Arthur remained hunched beside a doorway, his expression mingled wonder and horror.
“Where are we?”
“Still Georgetown. Let’s go.” I started down the sidewalk.
“What is this place?” he shouted after me. “What’s happened—what in God’s name did you do?”
I groaned. “For chrissake, can we just go?”
He ran toward me, grabbed my collar, and pushed me against a storefront. “Tell me what happened! Tell me what you did!”
I swore and kicked him. “That’s it! Get the hell away from me—”
He stumbled backward as I stormed off.
“The moon—Merle, look at the moon!” He ran up beside me, oblivious of a passing couple who glared at us, and pointed at the sky. “It’s changed!”
I looked up and saw the same half-moon as before. “No, it hasn’t. You can just see it better because the fog is gone.”
“No! It’s
different
. Before it was full. I know it was, because the tramp said something about how the full moon’s best for carp.”
“Maybe you just didn’t get a good look. I mean, I could barely see it through the fog.”

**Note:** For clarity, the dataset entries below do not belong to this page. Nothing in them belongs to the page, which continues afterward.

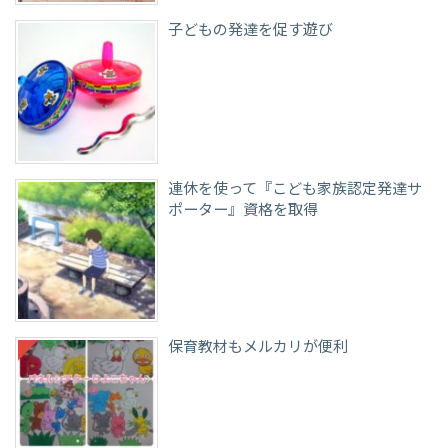
子どもの発達を促す遊び
連休を使って『こども家族認定発達サ
ポーター』資格を取得
保育教材もメルカリが便利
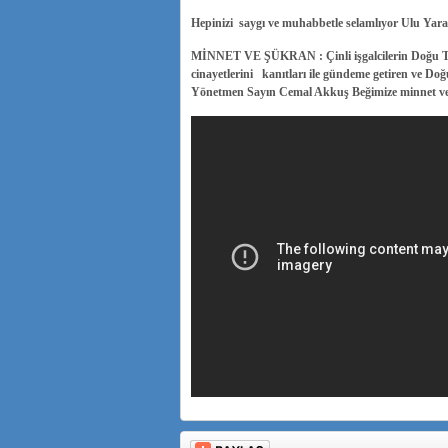
Hepinizi saygı ve muhabbetle selamlıyor Ulu Ya
MİNNET VE ŞÜKRAN : Çinli işgalcilerin Doğu Türki
cinayetlerini kanıtları ile gündeme getiren ve Do
Yönetmen Sayın Cemal Akkuş Beğimize minnet ve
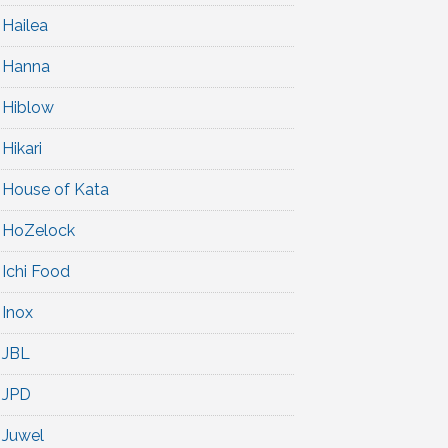
Hailea
Hanna
Hiblow
Hikari
House of Kata
HoZelock
Ichi Food
Inox
JBL
JPD
Juwel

“No! Listen to me—when I left Charleroi last night the sky was clear as water, and the moon was full. I was walking along
the canal,
I saw it
.” His face twisted into a rictus of fear. “A full moon. I fell asleep beneath the trees, and then I woke up near dawn and saw the
aurore
—”
“The what?”
“
Aurore boréale
. Lights in the sky.”
“You mean the aurora borealis?” He nodded, and I sighed, exasperated. “That’s impossible. You don’t get the northern lights here. It’s too far south. And if they had been there, I would have seen them.”
I pointed at a bundle of newspapers in front of a shuttered newsstand. “Look, we can check the paper. I can guarantee you, if there’d been an aurora, everyone would know about it.”